● Excerto do texto
────

A PRECISÃO CIRÚRGICA AMERICANA
O exército americano, auto-proclamado e convencido especialista em operações de guerra de precisão cirúrgica, mais uma vez levou a confusão ao terreno e o luto a uma família. Por pouco obtinham os louros de ter conseguido em segundos o que extremistas iraquianos não consumaram durante um mês de cativeiro: matar Giuliana Sgrena, a jornalista italiana ex-refém libertada.
O primeiro-ministro italiano, Berlusconi, enraivecido, convocou de urgência o embaixador americano em Roma para que este lhe prestasse esclarecimentos e ouvisse os seus protestos oficiais.
George Bush apresentou condolências por telefone e prometeu, circunstancialmente, que o caso iria ser investigado. Conhecendo o autor da promessa, é lícito supor que a justificação já está cozinhada, se não o estava antecipadamente, e tudo tenderá para o esquecimento.

────

● Material recolhido

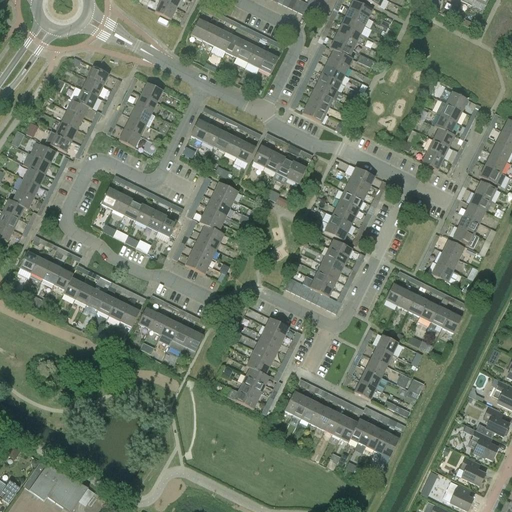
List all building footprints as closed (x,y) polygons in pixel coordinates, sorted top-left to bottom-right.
[(161,0),(160,2),(176,9),(177,10),(181,0),(161,0)] [(287,9),(291,0),(285,0),(282,6),(287,9)] [(292,11),(298,0),(297,0),(291,0),(287,9),(292,11)] [(292,11),(297,13),(303,3),(300,1),(298,0),(292,11)] [(307,18),(315,2),(311,0),(309,0),(307,5),(302,16),(307,18)] [(383,0),(382,0),(361,0),(379,9),(383,0)] [(461,0),(460,3),(471,8),(475,2),(474,2),(474,0),(461,0)] [(177,10),(176,9),(160,2),(155,13),(171,21),(177,10)] [(349,11),(368,20),(372,12),(353,2),(349,11)] [(307,5),(303,3),(297,13),(302,16),(307,5)] [(339,12),(341,6),(336,4),(333,9),(339,12)] [(432,4),(429,9),(429,10),(436,13),(438,7),(432,4)] [(443,10),(440,15),(446,18),(449,13),(443,10)] [(345,19),(364,28),(368,20),(349,11),(345,19)] [(335,20),(337,14),(332,12),(329,17),(335,20)] [(451,21),(457,24),(460,18),(453,15),(451,21)] [(159,19),(157,23),(166,27),(168,23),(159,18),(159,19)] [(341,26),(360,36),(364,28),(345,19),(341,26)] [(331,28),(334,22),(328,20),(326,25),(331,28)] [(471,24),(465,20),(462,26),(469,29),(471,24)] [(199,21),(191,37),(202,42),(210,26),(199,21)] [(213,48),(222,32),(210,26),(202,42),(213,48)] [(337,34),(356,44),(360,36),(341,26),(337,34)] [(327,36),(330,30),(324,27),(322,33),(327,36)] [(225,54),(233,37),(222,32),(213,48),(225,54)] [(333,42),(352,52),(356,44),(337,34),(333,42)] [(323,44),(326,38),(321,35),(318,41),(323,44)] [(236,59),(244,43),(233,37),(225,54),(236,59)] [(333,52),(348,59),(349,59),(352,52),(333,42),(329,50),(333,52)] [(248,65),(256,48),(244,43),(236,59),(248,65)] [(323,54),(325,48),(320,45),(317,51),(323,54)] [(259,70),(267,54),(256,48),(248,65),(259,70)] [(353,61),(349,59),(348,59),(333,52),(329,60),(348,69),(353,61)] [(319,61),(322,56),(316,53),(313,59),(319,61)] [(270,76),(279,60),(267,54),(259,70),(270,76)] [(355,62),(368,69),(371,62),(358,56),(355,62)] [(325,67),(345,77),(348,69),(329,60),(325,67)] [(315,69),(318,64),(312,61),(310,67),(315,69)] [(321,75),(341,85),(345,77),(325,67),(321,75)] [(87,80),(103,88),(109,76),(93,69),(87,80)] [(311,77),(314,72),(309,69),(306,75),(311,77)] [(317,83),(337,93),(341,85),(321,75),(317,83)] [(307,85),(310,80),(305,77),(302,83),(307,85)] [(82,92),(97,99),(103,88),(87,80),(82,92)] [(313,91),(333,101),(337,93),(317,83),(313,91)] [(141,96),(158,104),(163,92),(147,84),(141,96)] [(303,93),(306,87),(301,85),(298,91),(303,93)] [(56,86),(53,92),(58,94),(59,95),(62,89),(61,89),(56,86)] [(309,99),(329,109),(333,101),(313,91),(309,99)] [(76,103),(92,111),(97,99),(82,92),(76,103)] [(299,101),(302,95),(297,93),(294,99),(299,101)] [(467,101),(451,93),(445,105),(462,113),(467,101)] [(136,107),(152,116),(158,104),(141,96),(136,107)] [(305,107),(325,117),(329,109),(309,99),(305,107)] [(88,110),(92,111),(76,103),(73,101),(67,113),(83,120),(88,110)] [(295,109),(298,103),(293,101),(290,106),(295,109)] [(440,116),(456,124),(462,113),(445,105),(440,116)] [(149,128),(155,117),(152,116),(136,107),(130,119),(147,127),(146,127),(149,128)] [(301,115),(321,125),(325,117),(305,107),(301,115)] [(202,113),(210,116),(212,112),(204,108),(202,113)] [(62,124),(74,130),(77,132),(83,120),(67,113),(62,124)] [(434,127),(451,135),(456,124),(440,116),(434,127)] [(147,127),(130,119),(125,130),(141,138),(146,127),(147,127)] [(162,138),(169,123),(164,121),(157,136),(162,138)] [(202,143),(210,127),(198,121),(190,137),(202,143)] [(501,132),(511,137),(511,123),(507,121),(501,132)] [(26,135),(34,137),(38,126),(30,124),(26,135)] [(56,135),(72,143),(77,132),(74,130),(62,124),(56,135)] [(213,148),(221,132),(210,127),(202,143),(213,148)] [(455,137),(451,135),(434,127),(434,128),(438,130),(432,141),(449,149),(455,137)] [(110,138),(110,137),(114,130),(110,128),(106,136),(110,138)] [(135,150),(141,138),(125,130),(119,142),(135,150)] [(12,145),(19,148),(24,135),(17,132),(12,145)] [(50,147),(66,155),(72,143),(56,135),(50,132),(44,143),(51,146),(50,147)] [(225,154),(233,138),(221,132),(213,148),(225,154)] [(496,144),(511,151),(511,152),(511,151),(511,137),(501,132),(496,144)] [(264,139),(265,139),(272,143),(274,138),(266,135),(264,139)] [(236,159),(244,143),(233,138),(225,154),(236,159)] [(427,152),(443,160),(449,149),(432,141),(427,152)] [(244,143),(236,159),(248,165),(256,149),(244,143)] [(56,154),(40,146),(35,144),(30,156),(34,158),(51,166),(56,154)] [(490,155),(506,163),(511,152),(511,151),(496,144),(490,155)] [(287,150),(286,152),(293,156),(297,149),(289,146),(287,150)] [(264,169),(273,152),(261,147),(253,163),(264,169)] [(264,169),(275,174),(276,174),(284,158),(273,152),(264,169)] [(421,164),(438,172),(443,160),(427,152),(421,164)] [(485,166),(501,174),(506,163),(490,155),(485,166)] [(195,157),(192,163),(203,169),(204,168),(206,162),(195,157)] [(29,169),(45,177),(51,166),(34,158),(29,169)] [(275,174),(272,181),(284,186),(287,180),(295,164),(284,158),(276,174),(275,174)] [(476,162),(472,160),(466,172),(471,174),(476,162)] [(307,169),(295,164),(287,180),(298,186),(307,169)] [(501,174),(485,166),(479,178),(495,186),(501,174)] [(24,181),(40,188),(45,177),(29,169),(24,181)] [(374,178),(355,169),(351,177),(370,187),(374,178)] [(113,181),(120,185),(122,181),(115,177),(113,181)] [(347,185),(366,194),(370,187),(351,177),(347,185)] [(18,192),(34,200),(40,188),(24,181),(18,192)] [(496,190),(480,182),(475,194),(491,202),(496,190)] [(238,193),(219,184),(215,192),(234,202),(238,193)] [(343,193),(363,202),(366,194),(347,185),(343,193)] [(112,212),(120,196),(109,190),(101,206),(112,212)] [(24,210),(28,212),(34,200),(18,192),(13,203),(9,201),(9,202),(25,209),(24,210)] [(211,200),(230,210),(234,202),(215,192),(211,200)] [(340,201),(359,210),(363,202),(343,193),(340,201)] [(469,205),(485,213),(491,202),(475,194),(469,205)] [(123,217),(131,201),(120,196),(112,212),(123,217)] [(158,206),(162,208),(163,206),(165,207),(167,203),(160,199),(158,203),(159,204),(158,206)] [(207,208),(227,218),(230,210),(211,200),(207,208)] [(135,223),(142,206),(131,201),(123,217),(135,223)] [(359,210),(340,201),(336,209),(355,218),(359,210)] [(19,221),(24,210),(25,209),(9,202),(3,213),(19,221)] [(463,217),(479,225),(485,213),(469,205),(463,217)] [(146,228),(154,212),(142,206),(135,223),(146,228)] [(203,216),(223,225),(227,218),(207,208),(203,216)] [(332,217),(351,226),(355,218),(336,209),(332,217)] [(157,234),(165,218),(154,212),(146,228),(157,234)] [(0,219),(0,225),(13,232),(19,221),(3,213),(0,219)] [(199,225),(205,227),(219,233),(223,225),(203,216),(199,225)] [(365,217),(364,216),(361,222),(363,222),(368,225),(370,219),(365,217)] [(328,224),(347,234),(351,226),(332,217),(328,224)] [(458,228),(474,236),(479,225),(463,217),(458,228)] [(169,239),(177,223),(165,218),(157,234),(169,239)] [(324,233),(343,242),(347,234),(328,224),(324,233)] [(0,240),(8,244),(13,232),(0,225),(0,240)] [(135,248),(138,241),(105,225),(102,232),(135,248)] [(443,236),(447,228),(443,226),(439,234),(443,236)] [(224,235),(219,233),(205,227),(201,235),(220,244),(224,235)] [(452,240),(468,248),(474,236),(458,228),(452,240)] [(197,243),(216,252),(220,244),(201,235),(197,243)] [(189,239),(189,238),(184,236),(181,242),(186,244),(189,239)] [(139,240),(135,249),(147,254),(151,245),(139,240)] [(356,249),(359,243),(354,240),(351,247),(356,249)] [(352,250),(333,241),(329,249),(348,258),(352,250)] [(442,253),(458,261),(464,249),(448,241),(442,253)] [(193,251),(212,260),(216,252),(197,243),(193,251)] [(325,257),(344,267),(348,258),(329,249),(325,257)] [(189,258),(208,268),(212,260),(193,251),(189,258)] [(31,275),(39,259),(27,253),(20,269),(31,275)] [(437,264),(453,272),(458,261),(442,253),(437,264)] [(321,265),(340,275),(344,267),(325,257),(321,265)] [(208,268),(189,258),(185,267),(204,276),(208,268)] [(43,281),(50,265),(39,259),(31,275),(43,281)] [(422,272),(426,264),(422,262),(418,270),(422,272)] [(453,287),(459,276),(452,272),(453,272),(437,264),(431,276),(453,287)] [(54,286),(62,270),(50,265),(43,281),(54,286)] [(340,275),(321,265),(317,273),(336,282),(340,275)] [(65,292),(73,276),(62,270),(54,286),(65,292)] [(332,290),(336,282),(317,273),(313,281),(332,290)] [(73,276),(65,292),(63,295),(75,301),(83,285),(72,279),(74,276),(73,276)] [(290,280),(285,290),(290,293),(295,282),(290,280)] [(328,298),(331,293),(332,290),(313,281),(309,289),(310,289),(315,292),(320,295),(326,297),(328,298)] [(295,295),(300,284),(295,282),(290,293),(295,295)] [(300,284),(295,295),(300,298),(305,287),(300,284)] [(86,306),(94,290),(83,285),(75,301),(86,306)] [(396,307),(404,291),(393,285),(385,301),(396,307)] [(300,298),(305,300),(310,289),(309,289),(305,287),(300,298)] [(305,300),(310,303),(315,292),(310,289),(305,300)] [(339,297),(344,299),(348,291),(343,289),(339,297)] [(97,312),(105,296),(94,290),(86,306),(97,312)] [(408,312),(416,296),(404,291),(396,307),(408,312)] [(310,303),(315,305),(320,295),(315,292),(310,303)] [(315,305),(320,308),(326,297),(320,295),(315,305)] [(109,317),(117,301),(105,296),(97,312),(109,317)] [(419,318),(427,302),(416,296),(408,312),(419,318)] [(150,301),(158,305),(160,301),(152,297),(150,301)] [(325,310),(326,310),(331,300),(328,298),(326,297),(320,308),(325,310)] [(336,315),(344,299),(339,297),(336,302),(330,313),(336,315)] [(331,300),(326,310),(325,310),(330,313),(336,302),(331,300)] [(120,323),(128,307),(117,301),(109,317),(120,323)] [(427,302),(419,318),(430,324),(438,308),(427,302)] [(132,329),(140,312),(128,307),(120,323),(132,329)] [(429,334),(434,332),(436,327),(441,329),(449,313),(438,308),(430,324),(431,324),(426,332),(429,334)] [(146,309),(138,325),(150,331),(158,315),(146,309)] [(453,335),(461,319),(449,313),(441,329),(453,335)] [(158,315),(150,331),(161,336),(169,320),(158,315)] [(289,329),(269,319),(265,328),(285,337),(289,329)] [(161,336),(172,342),(180,325),(169,320),(161,336)] [(172,342),(169,348),(180,353),(191,331),(180,325),(172,342)] [(261,336),(281,345),(285,337),(265,328),(261,336)] [(192,359),(203,337),(191,331),(180,353),(192,359)] [(257,344),(277,353),(281,345),(261,336),(257,344)] [(398,345),(382,337),(376,348),(392,356),(398,345)] [(409,338),(407,344),(425,350),(427,343),(409,338)] [(253,352),(254,352),(273,361),(277,353),(257,344),(253,352)] [(370,359),(387,367),(392,356),(376,348),(370,359)] [(249,360),(269,369),(273,361),(254,352),(253,352),(249,360)] [(365,371),(381,379),(387,367),(370,359),(365,371)] [(269,369),(249,360),(245,368),(249,370),(264,377),(265,376),(269,369)] [(246,377),(265,387),(269,378),(265,376),(264,377),(249,370),(246,377)] [(359,382),(376,390),(381,379),(365,371),(359,382)] [(406,377),(402,375),(400,381),(407,385),(410,379),(406,377)] [(242,385),(261,395),(265,387),(246,377),(242,385)] [(306,390),(308,384),(302,382),(300,387),(306,390)] [(354,394),(370,402),(376,390),(359,382),(354,394)] [(497,405),(511,412),(511,395),(511,392),(511,388),(499,383),(492,398),(499,402),(497,405)] [(238,393),(257,402),(261,395),(242,385),(238,393)] [(316,388),(310,386),(308,391),(313,394),(316,388)] [(468,397),(475,401),(481,404),(484,400),(476,396),(474,392),(475,390),(472,388),(471,390),(468,397)] [(407,396),(415,400),(418,396),(409,392),(407,396)] [(257,402),(238,393),(234,401),(253,411),(257,402)] [(293,393),(284,413),(292,417),(302,397),(293,393)] [(300,420),(310,401),(302,397),(292,417),(300,420)] [(386,407),(395,411),(395,410),(399,402),(392,398),(391,397),(387,404),(386,407)] [(308,424),(318,405),(310,401),(300,420),(308,424)] [(345,409),(347,404),(342,401),(339,406),(345,409)] [(316,428),(325,409),(318,405),(308,424),(316,428)] [(266,417),(269,411),(264,408),(261,414),(266,417)] [(324,432),(333,412),(325,409),(316,428),(324,432)] [(486,430),(503,439),(509,426),(497,420),(500,415),(489,410),(483,421),(489,423),(486,430)] [(332,436),(341,416),(333,412),(324,432),(332,436)] [(381,416),(375,413),(373,418),(378,421),(381,416)] [(340,440),(349,420),(341,416),(332,436),(340,440)] [(349,420),(340,440),(348,444),(350,440),(349,440),(357,424),(349,420)] [(358,444),(358,443),(367,424),(359,420),(357,424),(349,440),(350,440),(358,444)] [(365,447),(366,447),(375,428),(367,424),(358,443),(358,444),(365,447)] [(405,428),(399,425),(397,430),(403,433),(405,428)] [(373,451),(383,432),(375,428),(366,447),(365,447),(373,451)] [(381,455),(391,436),(383,432),(373,451),(381,455)] [(492,462),(498,450),(487,445),(490,439),(476,432),(468,447),(475,450),(473,455),(484,460),(485,459),(492,462)] [(391,436),(381,455),(389,459),(399,440),(391,436)] [(13,462),(19,454),(13,450),(7,458),(13,462)] [(337,465),(342,467),(345,461),(340,459),(337,465)] [(461,479),(479,488),(485,476),(474,470),(477,465),(465,459),(460,470),(464,472),(461,479)] [(46,499),(64,511),(72,511),(87,491),(46,467),(45,468),(39,464),(23,488),(43,503),(46,499)] [(355,467),(348,464),(345,469),(353,473),(355,467)] [(0,481),(0,498),(8,505),(20,489),(9,482),(6,486),(0,481)] [(464,511),(467,511),(473,501),(468,499),(470,493),(451,484),(445,494),(453,498),(450,505),(464,511)]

────

● Conjunto de tarefas
a) No texto sobre o caso da jornalista Giuliana Sgrena, quem Berlusconi convocou de urgência?
b) Prossiga o texto sobre o caso da jornalista Giuliana Sgrena a partir da última frase apresentada.
As linhas constituem material à parte, sem relação com o texto.

● Em resposta
a) O embaixador americano em Roma.

b)
A menos que vingue e seja provada a tese de Pier Scolari, marido da jornalista, que defende que os Estados Unidos armaram uma emboscada ao automóvel em que Sgrena era conduzida por agentes da polícia secreta italiana, por não quererem que ela saísse viva do país, devido às informações que obtivera durante a sua missão de reportagem no Iraque, para o jornal de esquerda "Il Manifesto", em particular no que diz respeito aos refugiados de Falujah, acolhidos numa mesquita de Bagdá após o bombardeio dos norte-americanos à principal região sunita.
Em que medida a posse dessas informações foi decisiva para a sua libertação pelos sequestradores, talvez possa vir a saber-se mais tarde.
Para além disto tudo, a jornalista também era persona non grata dos americanos porque o seu apelo no cativeiro para que o governo italiano retirasse as suas tropas do Iraque provocou em Roma uma marcha de milhares de pessoas que se manifestaram contra a presença italiana no teatro de operações, em paralelo com manifestações frequentes pela sua libertação.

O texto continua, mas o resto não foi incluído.